Advertisement

Cypress Group Protests Support for Card Club

Share
SPECIAL TO THE TIMES

Several hundred residents confronted Mayor Gail H. Kerry and Councilwoman Joyce C. Nicholson on Monday night for supporting a proposed card club at the Los Alamitos Race Course.

Members of Cypress Citizens Against Card Club staged a rally before the council meeting then took their complaints inside, demanding that Kerry and Nicholson explain their decision to sign the ballot initiative in favor of the 24-hour gambling house.

“The council members’ statement of impartiality on the card club ballot Measure A at the Feb. 22 City Council meeting has not been upheld. Mrs. Kerry and Mrs. Nicholson have since signed ballot arguments in favor of Measure A. Why?” asked Mary Ann Jones, a member of the citizens group.

Advertisement

Kerry and Nicholson said they had the right to express their opinions on the club. Both also countered charges that they had promised to stay neutral.

“It is interesting that the only City Council members who are being attacked are those that support Measure A,” Kerry said, reading from a prepared statement. “I signed the ballot argument after studying all the issues very carefully. . . . I regret that some people believe that I--a public official--should remain silent while others can speak out.”

Added Nicholson: “All of us have our own opinions. . . . We never at any time stated we would stay neutral.”

On June 8, Cypress residents will go to the polls to decide whether to allow what could be Orange County’s first card club at the Los Alamitos Race Course.

Race course owner Lloyd Arnold and two of his partners have proposed to build the $30-million Cypress Card Club. Arnold argues the club would bring up to $12 million a year to the city’s budget and would provide an estimated 2,500 jobs.

Opponents counter that the club will forever change this bedroom community of 45,000 by lowering property values and bringing crime to their quiet neighborhoods.

Advertisement

In another development, club proponents have taken Cypress Citizens Against Card Club to court, claiming their ballot arguments are incorrect. The grass-roots group retaliated by countersuing. A hearing has been set for Monday to iron out the legal wrangling, just two days before the initiative is set to go to the printers.

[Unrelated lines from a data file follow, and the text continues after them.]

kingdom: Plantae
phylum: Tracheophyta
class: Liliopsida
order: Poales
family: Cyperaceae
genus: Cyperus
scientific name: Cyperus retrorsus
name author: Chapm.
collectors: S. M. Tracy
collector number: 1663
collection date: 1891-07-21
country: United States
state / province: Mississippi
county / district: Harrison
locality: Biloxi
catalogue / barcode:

Resident Roger Geyer, who filed the lawsuit, claims the rebuttal argument contains incorrect information, including the contention that crime will increase and that the majority of the jobs will be minimum wage. Geyer, along with card club proponents Jack Swank and council members Nicholson and Kerry, helped lead a grass-roots campaign several years ago to defeat a development plan at the Los Alamitos Race Course. The plan would have turned the golf course into a business park, thereby developing one of the last remaining areas of open space in the city.

“We think it is basically a scare tactic that is misleading,” said Geyer’s attorney, Brad Hertz, of Davidson and Reed about the crime statistics presented by the citizens group.

Members of Cypress Citizens Against Card Club charge that the lawsuit is an attempt to drain their limited funds and to divert voters’ attention from the real issues. Jean McKinzie, the chairman of the citizens group who said she got word of the lawsuit late Friday afternoon, said she fears their arguments will not appear at all on the ballot because it will be tied up in court.

“They are absolutely trying to stop our arguments and rebuttal from being on the ballot,” said McKinzie. “This should be decided by the voters, not in court.”

Attorney Darlene Allen, who is representing the group, said they have evidence to back their arguments and are preparing to fight. “If you want to nit-pick, 90% of their argument has no merit at all,” said Allen, who is not charging the citizens group for her work. “We just think this is a deliberate attempt to camouflage the real issue.”